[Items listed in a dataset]
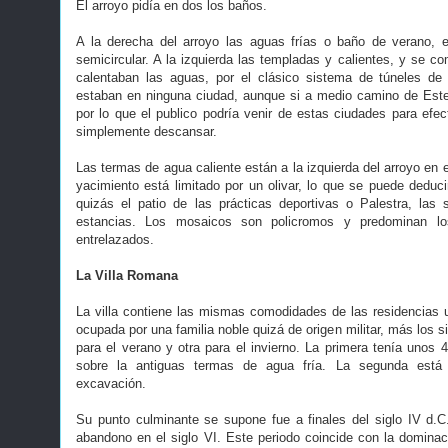
El arroyo pidía en dos los baños.
A la derecha del arroyo las aguas frías o baño de verano,
semicircular. A la izquierda las templadas y calientes, y se c
calentaban las aguas, por el clásico sistema de túneles de 
estaban en ninguna ciudad, aunque si a medio camino de Este
por lo que el publico podría venir de estas ciudades para efec
simplemente descansar.
Las termas de agua caliente están a la izquierda del arroyo en e
yacimiento está limitado por un olivar, lo que se puede deduci
quizás el patio de las prácticas deportivas o Palestra, las
estancias. Los mosaicos son policromos y predominan los
entrelazados.
La Villa Romana
La villa contiene las mismas comodidades de las residencias
ocupada por una familia noble quizá de origen militar, más los s
para el verano y otra para el invierno. La primera tenía unos 
sobre la antiguas termas de agua fría. La segunda está 
excavación.
Su punto culminante se supone fue a finales del siglo IV d.C.
abandono en el siglo VI. Este periodo coincide con la dominac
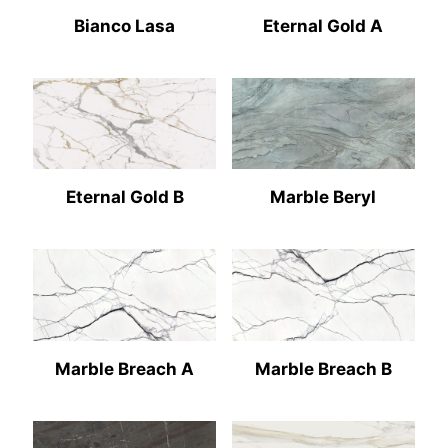
Bianco Lasa
Eternal Gold A
Eternal Gold B
Marble Beryl
Marble Breach A
Marble Breach B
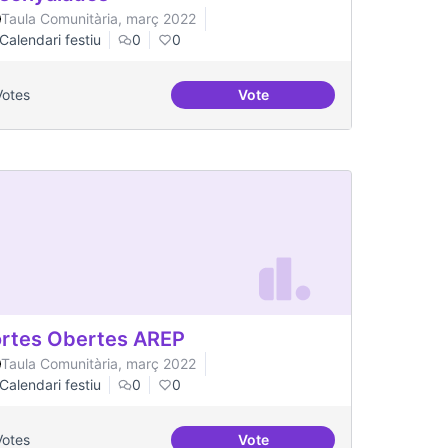
Taula Comunitària, març 2022
Calendari festiu
0
0
Votes
Vote
s
Dinàmiques participatives a
rtes Obertes AREP
Taula Comunitària, març 2022
Calendari festiu
0
0
Votes
Vote
Portes Obertes AREP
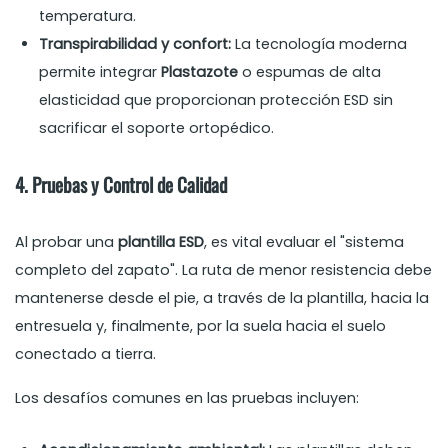
temperatura.
Transpirabilidad y confort:
La tecnología moderna
permite integrar
Plastazote
o espumas de alta
elasticidad que proporcionan protección ESD sin
sacrificar el soporte ortopédico.
4. Pruebas y Control de Calidad
Al probar una
plantilla ESD
, es vital evaluar el "sistema
completo del zapato". La ruta de menor resistencia debe
mantenerse desde el pie, a través de la plantilla, hacia la
entresuela y, finalmente, por la suela hacia el suelo
conectado a tierra.
Los desafíos comunes en las pruebas incluyen:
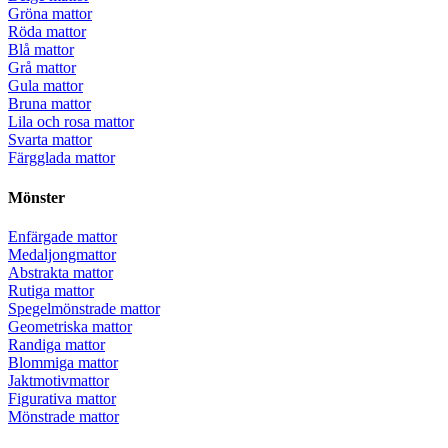
Gröna mattor
Röda mattor
Blå mattor
Grå mattor
Gula mattor
Bruna mattor
Lila och rosa mattor
Svarta mattor
Färgglada mattor
Mönster
Enfärgade mattor
Medaljongmattor
Abstrakta mattor
Rutiga mattor
Spegelmönstrade mattor
Geometriska mattor
Randiga mattor
Blommiga mattor
Jaktmotivmattor
Figurativa mattor
Mönstrade mattor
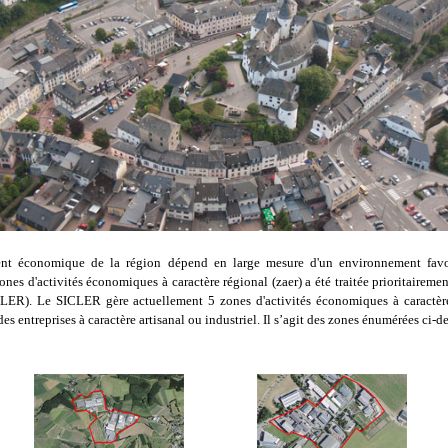
nt économique de la région dépend en large mesure d'un environnement favor
zones d'activités économiques à caractère régional (zaer) a été traitée prioritaire
ER). Le SICLER gère actuellement 5 zones d'activités économiques à caractèr
 des entreprises à caractère artisanal ou industriel. Il s’agit des zones énumérées ci-d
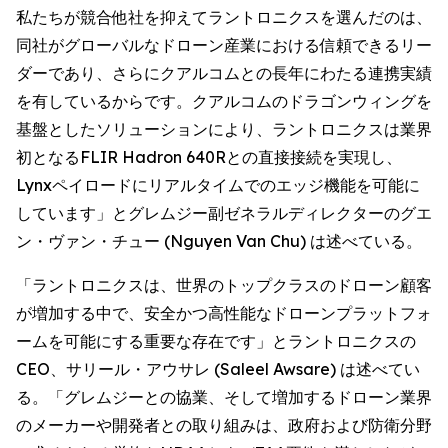
私たちが競合他社を抑えてラントロニクスを選んだのは、
同社がグローバルなドローン産業における信頼できるリー
ダーであり、さらにクアルコムとの長年にわたる連携実績
を有しているからです。クアルコムのドラゴンウィングを
基盤としたソリューションにより、ラントロニクスは業界
初となるFLIR Hadron 640Rとの直接接続を実現し、
Lynxペイロードにリアルタイムでのエッジ機能を可能に
しています」とグレムジー副ゼネラルディレクターのグエ
ン・ヴァン・チュー (Nguyen Van Chu) は述べている。
「ラントロニクスは、世界のトップクラスのドローン顧客
が増加する中で、安全かつ高性能なドローンプラットフォ
ームを可能にする重要な存在です」とラントロニクスの
CEO、サリール・アウサレ (Saleel Awsare) は述べてい
る。「グレムジーとの協業、そして増加するドローン業界
のメーカーや開発者との取り組みは、政府および防衛分野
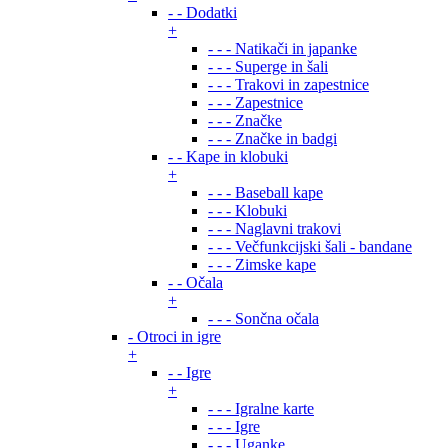
- - Dodatki
+
- - - Natikači in japanke
- - - Superge in šali
- - - Trakovi in zapestnice
- - - Zapestnice
- - - Značke
- - - Značke in badgi
- - Kape in klobuki
+
- - - Baseball kape
- - - Klobuki
- - - Naglavni trakovi
- - - Večfunkcijski šali - bandane
- - - Zimske kape
- - Očala
+
- - - Sončna očala
- Otroci in igre
+
- - Igre
+
- - - Igralne karte
- - - Igre
- - - Uganke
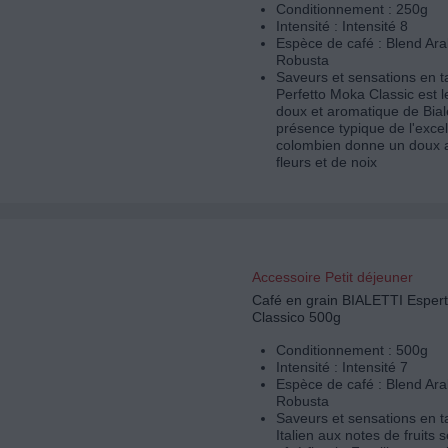
Conditionnement : 250g
Intensité : Intensité 8
Espèce de café : Blend Ara
Robusta
Saveurs et sensations en ta
Perfetto Moka Classic est 
doux et aromatique de Bialet
présence typique de l'exce
colombien donne un doux 
fleurs et de noix
Accessoire Petit déjeuner
Café en grain BIALETTI Espert
Classico 500g
Conditionnement : 500g
Intensité : Intensité 7
Espèce de café : Blend Ara
Robusta
Saveurs et sensations en t
Italien aux notes de fruits 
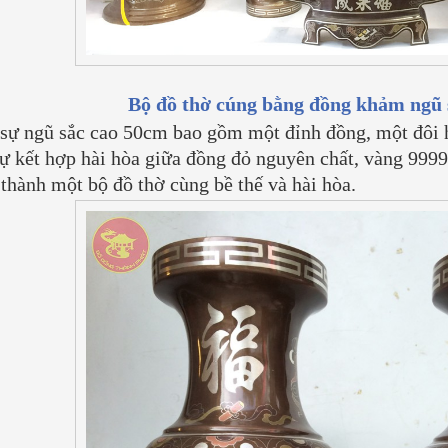
Bộ đồ thờ cúng bằng đồng khảm ngũ 
sự ngũ sắc cao 50cm bao gồm một đỉnh đồng, một đôi h
sự kết hợp hài hòa giữa đồng đỏ nguyên chất, vàng 999
 thành một bộ đồ thờ cùng bề thế và hài hòa.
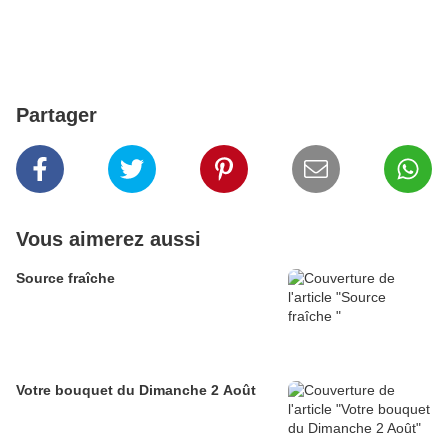
Partager
Vous aimerez aussi
Source fraîche
Votre bouquet du Dimanche 2 Août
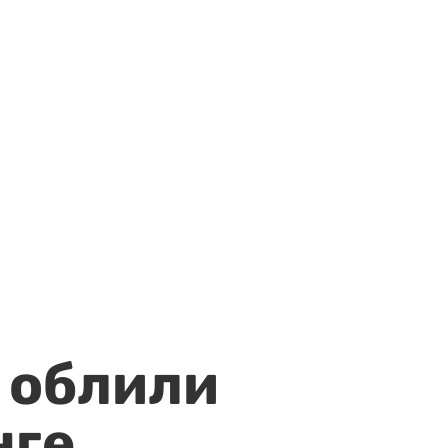
 облили
нге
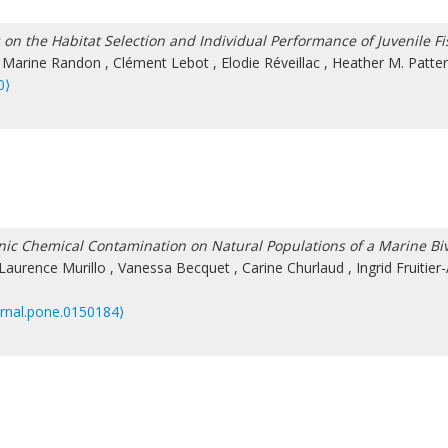
on the Habitat Selection and Individual Performance of Juvenile Fi
,
Marine Randon
,
Clément Lebot
,
Elodie Réveillac
,
Heather M. Patte
0⟩
nic Chemical Contamination on Natural Populations of a Marine Bi
Laurence Murillo
,
Vanessa Becquet
,
Carine Churlaud
,
Ingrid Fruitier
urnal.pone.0150184⟩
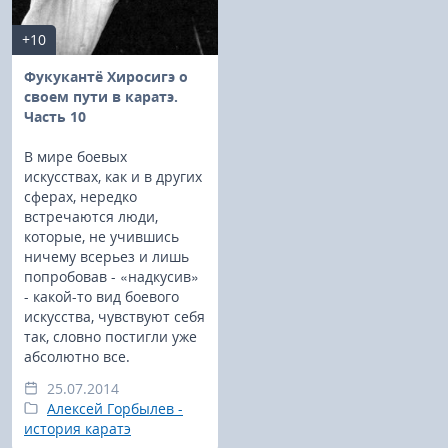
+10
Фукукантё Хиросигэ о
своем пути в каратэ.
Часть 10
В мире боевых
искусствах, как и в других
сферах, нередко
встречаются люди,
которые, не учившись
ничему всерьез и лишь
попробовав - «надкусив»
- какой-то вид боевого
искусства, чувствуют себя
так, словно постигли уже
абсолютно все.
25.07.2014
Алексей Горбылев -
история каратэ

▶ **What is being asked**
For this exercise, return the data above exactly and leave every picture out.

▶ **Solution below**
El arroyo pidía en dos los baños.
A la derecha del arroyo las aguas frías o baño de verano,
semicircular. A la izquierda las templadas y calientes, y se c
calentaban las aguas, por el clásico sistema de túneles de 
estaban en ninguna ciudad, aunque si a medio camino de Este
por lo que el publico podría venir de estas ciudades para efec
simplemente descansar.
Las termas de agua caliente están a la izquierda del arroyo en e
yacimiento está limitado por un olivar, lo que se puede deduci
quizás el patio de las prácticas deportivas o Palestra, las
estancias. Los mosaicos son policromos y predominan los
entrelazados.
La Villa Romana
La villa contiene las mismas comodidades de las residencias
ocupada por una familia noble quizá de origen militar, más los s
para el verano y otra para el invierno. La primera tenía unos 
sobre la antiguas termas de agua fría. La segunda está 
excavación.
Su punto culminante se supone fue a finales del siglo IV d.C.
abandono en el siglo VI. Este periodo coincide con la dominac
Bianco Lasa
Eternal Gold A
Eternal Gold B
Marble Beryl
Marble Breach A
Marble Breach B
Taula Comunitària, març 2022
Calendari festiu
0
0
Votes
Vote
s
Dinàmiques participatives a
rtes Obertes AREP
Taula Comunitària, març 2022
Calendari festiu
0
0
Votes
Vote
Portes Obertes AREP
temperatura.
Transpirabilidad y confort:
La tecnología moderna
permite integrar
Plastazote
o espumas de alta
elasticidad que proporcionan protección ESD sin
sacrificar el soporte ortopédico.
4. Pruebas y Control de Calidad
Al probar una
plantilla ESD
, es vital evaluar el "sistema
completo del zapato". La ruta de menor resistencia debe
mantenerse desde el pie, a través de la plantilla, hacia la
entresuela y, finalmente, por la suela hacia el suelo
conectado a tierra.
Los desafíos comunes en las pruebas incluyen:
Gröna mattor
Röda mattor
Blå mattor
Grå mattor
Gula mattor
Bruna mattor
Lila och rosa mattor
Svarta mattor
Färgglada mattor
Mönster
Enfärgade mattor
Medaljongmattor
Abstrakta mattor
Rutiga mattor
Spegelmönstrade mattor
Geometriska mattor
Randiga mattor
Blommiga mattor
Jaktmotivmattor
Figurativa mattor
Mönstrade mattor
nt économique de la région dépend en large mesure d'un environnement favor
zones d'activités économiques à caractère régional (zaer) a été traitée prioritaire
ER). Le SICLER gère actuellement 5 zones d'activités économiques à caractèr
 des entreprises à caractère artisanal ou industriel. Il s’agit des zones énumérées ci-d
私たちが競合他社を抑えてラントロニクスを選んだのは、
同社がグローバルなドローン産業における信頼できるリー
ダーであり、さらにクアルコムとの長年にわたる連携実績
を有しているからです。クアルコムのドラゴンウィングを
基盤としたソリューションにより、ラントロニクスは業界
初となるFLIR Hadron 640Rとの直接接続を実現し、
Lynxペイロードにリアルタイムでのエッジ機能を可能に
しています」とグレムジー副ゼネラルディレクターのグエ
ン・ヴァン・チュー (Nguyen Van Chu) は述べている。
「ラントロニクスは、世界のトップクラスのドローン顧客
が増加する中で、安全かつ高性能なドローンプラットフォ
ームを可能にする重要な存在です」とラントロニクスの
CEO、サリール・アウサレ (Saleel Awsare) は述べてい
る。「グレムジーとの協業、そして増加するドローン業界
のメーカーや開発者との取り組みは、政府および防衛分野
- - Dodatki
+
- - - Natikači in japanke
- - - Superge in šali
- - - Trakovi in zapestnice
- - - Zapestnice
- - - Značke
- - - Značke in badgi
- - Kape in klobuki
+
- - - Baseball kape
- - - Klobuki
- - - Naglavni trakovi
- - - Večfunkcijski šali - bandane
- - - Zimske kape
- - Očala
+
- - - Sončna očala
- Otroci in igre
+
- - Igre
+
- - - Igralne karte
- - - Igre
- - - Uganke
Conditionnement : 250g
Intensité : Intensité 8
Espèce de café : Blend Ara
Robusta
Saveurs et sensations en ta
Perfetto Moka Classic est 
doux et aromatique de Bialet
présence typique de l'exce
colombien donne un doux 
fleurs et de noix
Accessoire Petit déjeuner
Café en grain BIALETTI Espert
Classico 500g
Conditionnement : 500g
Intensité : Intensité 7
Espèce de café : Blend Ara
Robusta
Saveurs et sensations en t
Italien aux notes de fruits 
Bộ đồ thờ cúng bằng đồng khảm ngũ 
sự ngũ sắc cao 50cm bao gồm một đỉnh đồng, một đôi h
sự kết hợp hài hòa giữa đồng đỏ nguyên chất, vàng 999
 thành một bộ đồ thờ cùng bề thế và hài hòa.
Partager
Vous aimerez aussi
Source fraîche
Votre bouquet du Dimanche 2 Août
 облили
нге
on the Habitat Selection and Individual Performance of Juvenile Fi
,
Marine Randon
,
Clément Lebot
,
Elodie Réveillac
,
Heather M. Patte
0⟩
nic Chemical Contamination on Natural Populations of a Marine Bi
Laurence Murillo
,
Vanessa Becquet
,
Carine Churlaud
,
Ingrid Fruitier
urnal.pone.0150184⟩
+10
Фукукантё Хиросигэ о
своем пути в каратэ.
Часть 10
В мире боевых
искусствах, как и в других
сферах, нередко
встречаются люди,
которые, не учившись
ничему всерьез и лишь
попробовав - «надкусив»
- какой-то вид боевого
искусства, чувствуют себя
так, словно постигли уже
абсолютно все.
25.07.2014
Алексей Горбылев -
история каратэ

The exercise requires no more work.